## Collected data entries
-- Opening Marker --

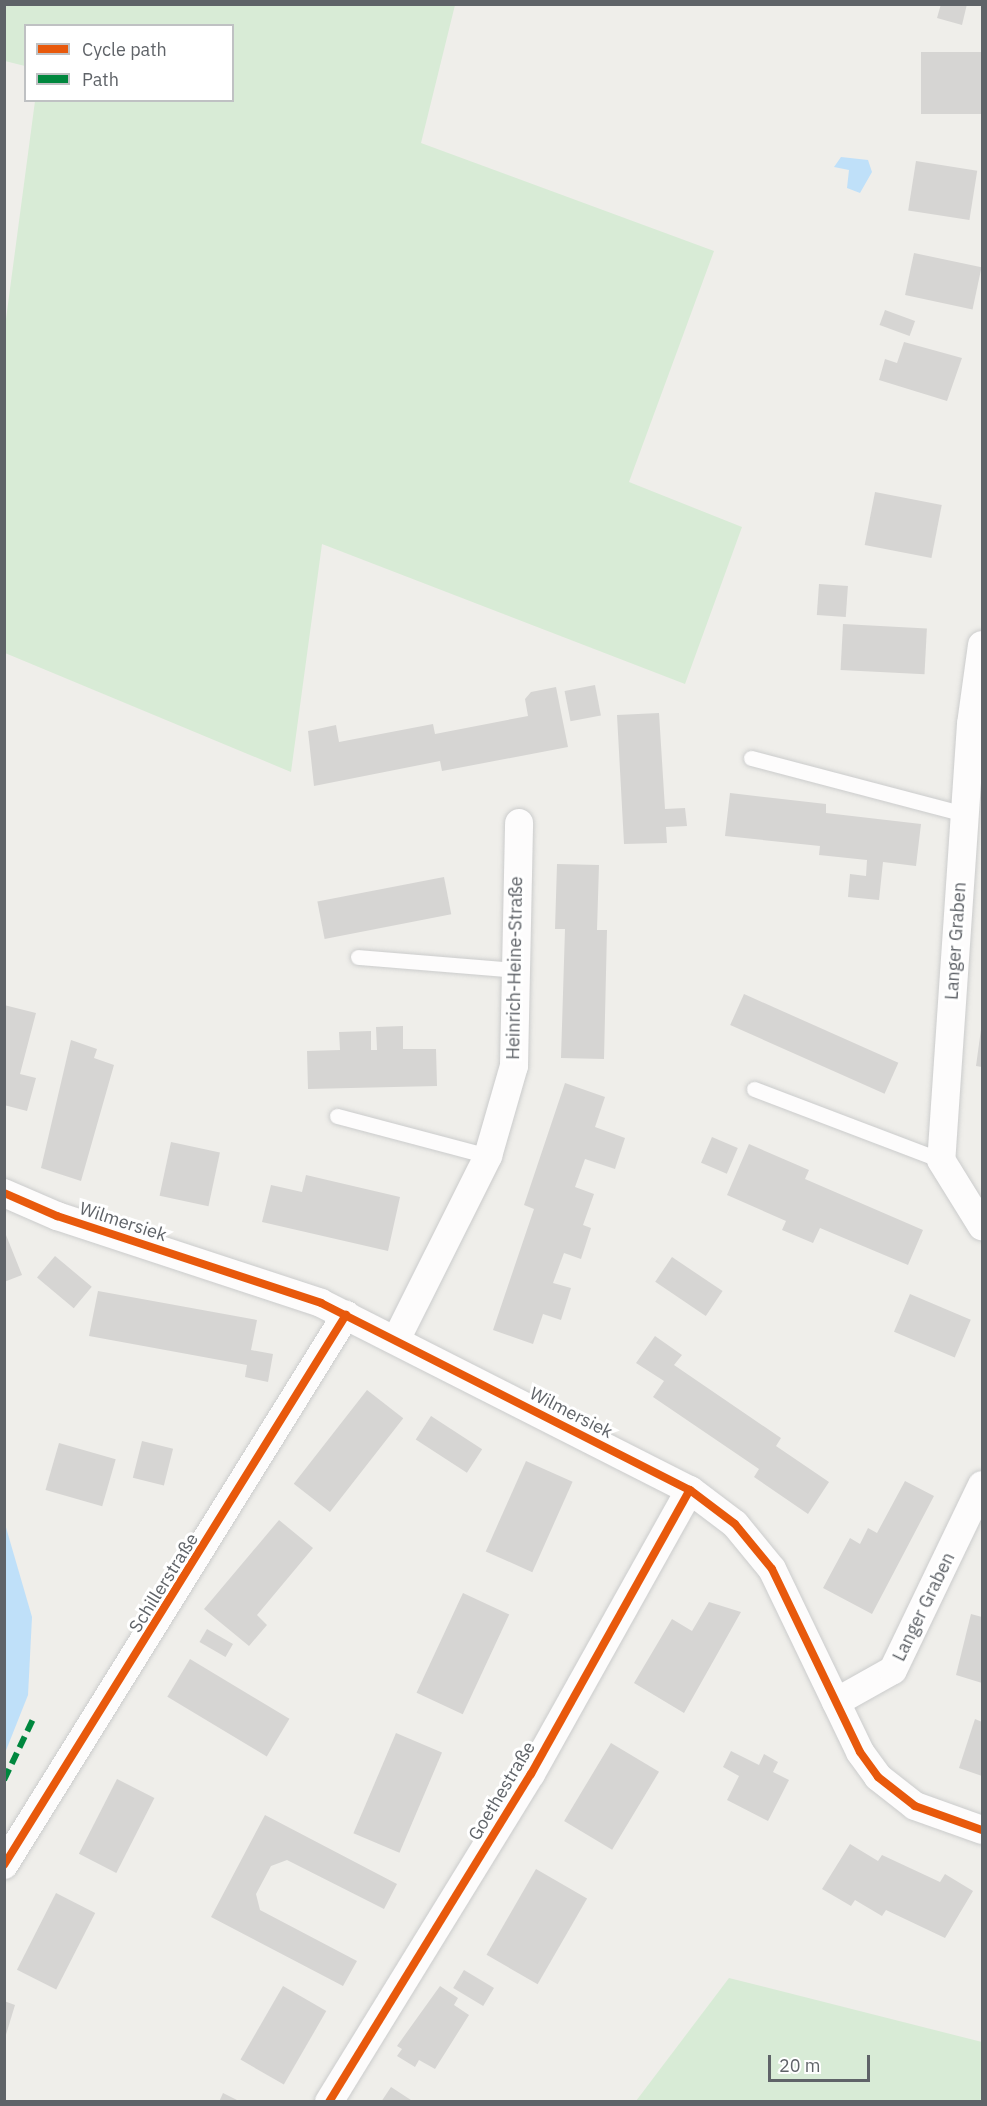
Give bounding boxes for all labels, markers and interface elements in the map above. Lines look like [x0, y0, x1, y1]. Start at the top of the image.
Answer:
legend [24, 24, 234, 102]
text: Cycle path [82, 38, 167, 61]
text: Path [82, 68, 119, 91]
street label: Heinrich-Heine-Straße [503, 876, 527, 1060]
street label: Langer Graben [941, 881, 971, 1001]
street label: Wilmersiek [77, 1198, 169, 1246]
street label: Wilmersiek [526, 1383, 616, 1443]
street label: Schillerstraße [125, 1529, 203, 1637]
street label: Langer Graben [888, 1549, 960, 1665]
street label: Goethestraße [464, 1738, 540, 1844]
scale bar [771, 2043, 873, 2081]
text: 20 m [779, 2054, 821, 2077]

-- Closing Marker --

## Task requirements
Although the records include pictures, output only their text, exactly and completely.

## Written response
Give bounding boxes for all labels, markers and interface elements in the map above. Lines look like [x0, y0, x1, y1]. Start at the top of the image.
Answer:
legend [24, 24, 234, 102]
text: Cycle path [82, 38, 167, 61]
text: Path [82, 68, 119, 91]
street label: Heinrich-Heine-Straße [503, 876, 527, 1060]
street label: Langer Graben [941, 881, 971, 1001]
street label: Wilmersiek [77, 1198, 169, 1246]
street label: Wilmersiek [526, 1383, 616, 1443]
street label: Schillerstraße [125, 1529, 203, 1637]
street label: Langer Graben [888, 1549, 960, 1665]
street label: Goethestraße [464, 1738, 540, 1844]
scale bar [771, 2043, 873, 2081]
text: 20 m [779, 2054, 821, 2077]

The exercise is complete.